In the courses, Environmental Sociology,- Technology and Society, - Society and Nature, and Urban Sociology  students explore the ways in which our cultural or social ideas about nature and human power intersect. Students study not only the crisis but also study how we socially construct 'crisis and  responses to troubles'.    We explore how social ideas influence the ways we think about food, animals,land, technology and the ways in which these ideas are coded and used by different groups.  These courses are thematically connected in that we explore the social uses and cultural definitions of space, land and land usage.    In these courses we pay attention to the ways by which industrial society  view the relationship between techniques of control, and the rationalization of space.

Course Descriptions 

  • Soci 30100   TECHNOLOGY AND SOCIETY  In this course we examine the co-dependence, co-influence, co-production of technology and society and culture. We study the ways our sensibilities are mediated by our technological environment and ecologies. We explore the social shaping of technology, why things bite back (the intended and unintended consequences of technologies) and the gender relationships of technologies.
  • Soci 20400  SOCIOLOGY OF SYMBOLS AND REPRESENTATION This course is a study of the networks of meanings and significance that people, sharing the same language or set of symbols, have produced to organize their lives and to accomplish their purposes or goals.   What is the basis for social reality?  How is “what, where how and whom” believed and designated as author or authority related to the community in which we live?.
  • Soci 30700 SOCIAL POLICY“Social policy involves the study of changing, maintenance or creation of living conditions that are conducive to human welfare. Thus social policy is that part of public policy that has to do with social issues.”( Wiki)Social policy aims to improve human welfare and to meet human needs for education, health, housing and social security.SOCIAL POLICY asks what is to be done to secure basic structural changes in American society.
  •  Soci 24700 ENVIRONMENTAL SOCIOLOGY  This course involves examining social factors that cause environmental problems, the social impacts of these kinds of troubles, and efforts to solve the them. We also will examine the relationship between susceptibility to environmental problems and how different communities and ‘ecologies’ are defined by the new kinds of troubles. 

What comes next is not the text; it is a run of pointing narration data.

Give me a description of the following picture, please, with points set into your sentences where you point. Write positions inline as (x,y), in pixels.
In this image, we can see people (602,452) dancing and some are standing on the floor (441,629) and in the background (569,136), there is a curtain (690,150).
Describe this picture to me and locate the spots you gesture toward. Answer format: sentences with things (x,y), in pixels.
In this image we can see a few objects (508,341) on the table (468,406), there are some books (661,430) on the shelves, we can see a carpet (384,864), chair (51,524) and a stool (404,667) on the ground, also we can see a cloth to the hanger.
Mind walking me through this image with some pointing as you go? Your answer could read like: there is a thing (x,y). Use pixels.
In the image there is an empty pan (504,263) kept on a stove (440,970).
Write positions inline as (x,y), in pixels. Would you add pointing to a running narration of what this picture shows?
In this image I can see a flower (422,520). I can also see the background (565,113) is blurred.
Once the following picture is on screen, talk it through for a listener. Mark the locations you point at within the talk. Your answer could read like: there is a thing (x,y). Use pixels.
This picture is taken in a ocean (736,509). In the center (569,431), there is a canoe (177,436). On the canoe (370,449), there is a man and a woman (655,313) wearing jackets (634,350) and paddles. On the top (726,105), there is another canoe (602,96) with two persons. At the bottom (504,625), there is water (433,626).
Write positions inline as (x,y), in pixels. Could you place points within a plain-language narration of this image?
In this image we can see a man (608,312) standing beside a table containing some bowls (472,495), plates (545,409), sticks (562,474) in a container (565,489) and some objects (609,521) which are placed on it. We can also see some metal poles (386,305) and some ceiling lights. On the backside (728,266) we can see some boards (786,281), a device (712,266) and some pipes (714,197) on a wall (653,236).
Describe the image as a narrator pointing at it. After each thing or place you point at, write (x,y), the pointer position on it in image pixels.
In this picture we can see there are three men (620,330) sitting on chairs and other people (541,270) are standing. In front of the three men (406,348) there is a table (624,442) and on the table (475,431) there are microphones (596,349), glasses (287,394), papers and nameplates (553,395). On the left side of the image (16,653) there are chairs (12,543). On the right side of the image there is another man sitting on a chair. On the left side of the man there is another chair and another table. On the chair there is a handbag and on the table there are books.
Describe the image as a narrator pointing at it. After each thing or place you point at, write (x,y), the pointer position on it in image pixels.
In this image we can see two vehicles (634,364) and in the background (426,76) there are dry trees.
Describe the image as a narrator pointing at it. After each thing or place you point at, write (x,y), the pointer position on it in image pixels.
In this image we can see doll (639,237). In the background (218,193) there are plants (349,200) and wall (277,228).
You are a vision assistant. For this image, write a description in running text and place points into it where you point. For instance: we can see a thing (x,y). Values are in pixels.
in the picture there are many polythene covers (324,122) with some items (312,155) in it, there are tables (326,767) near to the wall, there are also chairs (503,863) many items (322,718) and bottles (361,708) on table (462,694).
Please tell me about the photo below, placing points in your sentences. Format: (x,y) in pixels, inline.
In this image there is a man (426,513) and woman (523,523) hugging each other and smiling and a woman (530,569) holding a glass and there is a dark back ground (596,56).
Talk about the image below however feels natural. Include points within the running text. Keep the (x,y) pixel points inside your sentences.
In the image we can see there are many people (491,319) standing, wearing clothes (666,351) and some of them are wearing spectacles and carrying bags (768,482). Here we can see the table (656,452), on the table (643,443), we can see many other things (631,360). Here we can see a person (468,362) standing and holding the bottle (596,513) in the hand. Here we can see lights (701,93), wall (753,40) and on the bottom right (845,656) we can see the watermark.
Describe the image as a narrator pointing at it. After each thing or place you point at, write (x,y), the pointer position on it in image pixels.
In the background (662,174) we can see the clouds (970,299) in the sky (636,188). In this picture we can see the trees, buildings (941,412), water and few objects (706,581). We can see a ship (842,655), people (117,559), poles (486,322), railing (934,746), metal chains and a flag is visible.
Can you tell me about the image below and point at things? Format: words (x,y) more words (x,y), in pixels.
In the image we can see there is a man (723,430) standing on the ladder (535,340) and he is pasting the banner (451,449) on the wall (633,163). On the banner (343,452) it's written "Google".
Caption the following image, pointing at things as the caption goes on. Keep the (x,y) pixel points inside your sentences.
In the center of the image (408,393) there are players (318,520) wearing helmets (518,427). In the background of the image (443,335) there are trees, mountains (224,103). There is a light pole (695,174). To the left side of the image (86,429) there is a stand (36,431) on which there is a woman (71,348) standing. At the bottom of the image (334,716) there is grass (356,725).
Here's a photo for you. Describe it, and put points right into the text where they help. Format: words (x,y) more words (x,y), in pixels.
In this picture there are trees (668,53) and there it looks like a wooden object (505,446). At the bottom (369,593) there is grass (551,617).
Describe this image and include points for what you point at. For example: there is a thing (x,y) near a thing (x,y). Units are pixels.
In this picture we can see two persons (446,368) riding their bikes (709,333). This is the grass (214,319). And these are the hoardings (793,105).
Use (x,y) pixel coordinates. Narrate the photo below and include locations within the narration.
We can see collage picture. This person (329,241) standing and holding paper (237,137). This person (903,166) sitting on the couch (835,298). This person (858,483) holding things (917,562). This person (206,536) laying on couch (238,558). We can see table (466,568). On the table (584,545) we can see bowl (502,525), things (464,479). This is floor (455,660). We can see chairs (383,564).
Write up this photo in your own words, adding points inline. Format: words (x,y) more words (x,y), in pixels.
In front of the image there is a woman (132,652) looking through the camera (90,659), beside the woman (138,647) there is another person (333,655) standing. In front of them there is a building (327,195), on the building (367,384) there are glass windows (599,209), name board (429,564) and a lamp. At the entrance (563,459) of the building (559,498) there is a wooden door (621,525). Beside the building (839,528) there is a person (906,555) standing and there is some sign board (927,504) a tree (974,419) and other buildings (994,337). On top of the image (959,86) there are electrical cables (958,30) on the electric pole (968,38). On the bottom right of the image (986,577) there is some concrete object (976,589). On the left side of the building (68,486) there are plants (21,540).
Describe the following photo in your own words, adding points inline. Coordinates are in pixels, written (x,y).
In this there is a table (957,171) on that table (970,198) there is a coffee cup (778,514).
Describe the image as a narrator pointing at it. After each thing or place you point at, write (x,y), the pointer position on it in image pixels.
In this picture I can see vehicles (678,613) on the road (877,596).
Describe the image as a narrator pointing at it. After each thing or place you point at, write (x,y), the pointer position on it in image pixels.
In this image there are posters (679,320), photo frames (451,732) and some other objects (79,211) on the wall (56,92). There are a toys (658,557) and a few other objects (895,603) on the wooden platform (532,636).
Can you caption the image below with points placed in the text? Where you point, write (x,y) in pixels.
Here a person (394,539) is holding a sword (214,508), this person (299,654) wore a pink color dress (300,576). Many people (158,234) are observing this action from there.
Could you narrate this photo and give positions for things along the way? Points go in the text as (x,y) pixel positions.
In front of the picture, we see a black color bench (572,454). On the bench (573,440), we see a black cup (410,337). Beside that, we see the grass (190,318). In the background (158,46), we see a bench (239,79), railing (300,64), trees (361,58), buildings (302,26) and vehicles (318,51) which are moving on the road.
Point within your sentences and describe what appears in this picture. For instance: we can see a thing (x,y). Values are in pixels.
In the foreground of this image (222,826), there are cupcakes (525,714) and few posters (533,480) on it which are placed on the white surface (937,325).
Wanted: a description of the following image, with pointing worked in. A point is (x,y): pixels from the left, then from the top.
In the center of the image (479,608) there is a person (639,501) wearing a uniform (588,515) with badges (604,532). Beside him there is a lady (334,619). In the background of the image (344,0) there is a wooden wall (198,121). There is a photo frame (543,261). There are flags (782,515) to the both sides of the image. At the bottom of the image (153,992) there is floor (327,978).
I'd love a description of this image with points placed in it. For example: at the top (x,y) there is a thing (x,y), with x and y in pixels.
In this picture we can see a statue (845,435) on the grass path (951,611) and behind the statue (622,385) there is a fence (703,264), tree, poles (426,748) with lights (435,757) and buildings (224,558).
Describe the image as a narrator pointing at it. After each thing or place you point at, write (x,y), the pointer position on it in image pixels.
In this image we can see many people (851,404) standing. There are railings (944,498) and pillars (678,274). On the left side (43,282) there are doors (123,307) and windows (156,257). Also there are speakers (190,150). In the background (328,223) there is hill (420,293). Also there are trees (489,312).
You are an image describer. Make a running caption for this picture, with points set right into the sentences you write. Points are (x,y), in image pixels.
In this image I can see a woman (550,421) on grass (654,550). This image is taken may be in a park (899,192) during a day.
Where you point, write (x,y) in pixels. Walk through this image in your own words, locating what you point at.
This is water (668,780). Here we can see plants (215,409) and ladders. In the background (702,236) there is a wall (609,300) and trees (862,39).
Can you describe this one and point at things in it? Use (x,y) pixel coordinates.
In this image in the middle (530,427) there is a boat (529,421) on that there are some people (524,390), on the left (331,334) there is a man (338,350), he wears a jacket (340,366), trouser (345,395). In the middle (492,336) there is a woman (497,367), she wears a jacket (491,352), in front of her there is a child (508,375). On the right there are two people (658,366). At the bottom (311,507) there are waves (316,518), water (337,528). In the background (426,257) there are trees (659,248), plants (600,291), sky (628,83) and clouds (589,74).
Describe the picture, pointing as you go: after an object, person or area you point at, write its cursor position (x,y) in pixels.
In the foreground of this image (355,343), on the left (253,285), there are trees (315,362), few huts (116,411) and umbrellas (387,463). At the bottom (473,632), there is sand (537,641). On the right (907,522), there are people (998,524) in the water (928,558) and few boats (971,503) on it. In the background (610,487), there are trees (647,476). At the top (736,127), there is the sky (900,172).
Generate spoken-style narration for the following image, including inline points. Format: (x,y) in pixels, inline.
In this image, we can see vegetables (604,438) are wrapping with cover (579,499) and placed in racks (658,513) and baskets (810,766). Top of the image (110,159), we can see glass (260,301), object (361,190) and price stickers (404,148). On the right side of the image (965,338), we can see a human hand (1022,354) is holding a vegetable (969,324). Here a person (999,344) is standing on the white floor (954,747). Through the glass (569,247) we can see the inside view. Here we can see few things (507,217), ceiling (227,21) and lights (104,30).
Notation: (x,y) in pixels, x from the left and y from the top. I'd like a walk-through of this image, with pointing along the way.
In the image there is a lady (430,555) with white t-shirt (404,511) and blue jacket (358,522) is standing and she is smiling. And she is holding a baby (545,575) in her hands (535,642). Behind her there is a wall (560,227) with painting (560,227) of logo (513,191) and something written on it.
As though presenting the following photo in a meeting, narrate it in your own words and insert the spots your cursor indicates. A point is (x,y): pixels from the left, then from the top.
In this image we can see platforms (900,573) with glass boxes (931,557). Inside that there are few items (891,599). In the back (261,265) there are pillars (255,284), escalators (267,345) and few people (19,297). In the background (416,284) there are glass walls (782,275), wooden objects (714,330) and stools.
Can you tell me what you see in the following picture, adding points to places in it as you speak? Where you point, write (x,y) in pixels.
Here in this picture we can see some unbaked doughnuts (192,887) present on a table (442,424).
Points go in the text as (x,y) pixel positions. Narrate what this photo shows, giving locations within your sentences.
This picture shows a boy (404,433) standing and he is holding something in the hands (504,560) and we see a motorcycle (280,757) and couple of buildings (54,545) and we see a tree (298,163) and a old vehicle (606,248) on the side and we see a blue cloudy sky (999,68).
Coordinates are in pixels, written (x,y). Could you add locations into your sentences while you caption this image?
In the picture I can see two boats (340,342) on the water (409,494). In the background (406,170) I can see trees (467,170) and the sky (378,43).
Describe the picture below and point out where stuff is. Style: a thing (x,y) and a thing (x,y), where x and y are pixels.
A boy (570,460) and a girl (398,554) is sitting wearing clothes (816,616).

  • Soci 22200 VISUAL  SOCIOLOGY Visual sociology is an area of sociology concerned with the visual dimensions of social life. It is the use of sociological imagination to tell a story visually about social phenomena such as gender, social status, cultural forms and other social interactions in spatial contexts. Students learn to create sociological portraits, to study sociological landscapes, to do studies on socials traumas and to study signs and representations. Students utilize digital cameras and other recording technology to collect data. They use visual media to communicate sociological understanding to professional and public audiences. Visual sociology includes the study of all kinds of visual material and the visual social world, and uses all kinds of visual material in its methodologies.

  • SOCI 311 SOCIOLOGICAL THEORY  Social Theory explores the complexities and interprets the nature of social behavior and organization.  The course contrasts major schools of thought and compares their epistemological, methodological and theoretical orientations.The primary goal of the course is to enable students to develop a strong familiarity with social theory, its developments, controversies and contemporary issues. Students should come away from the course with an appreciation of the major social theorists, their theories, their primary concerns, and the various issues social theories pose for social welfare practice today. From this course, students should be better able not only to trace the contours of social theory as it has developed but to evaluate social theories in terms of how they do or do not help us negotiate the relationship of theory to practice and address the issue of the relevance of social theory to contemporary social welfare problems in a changing world.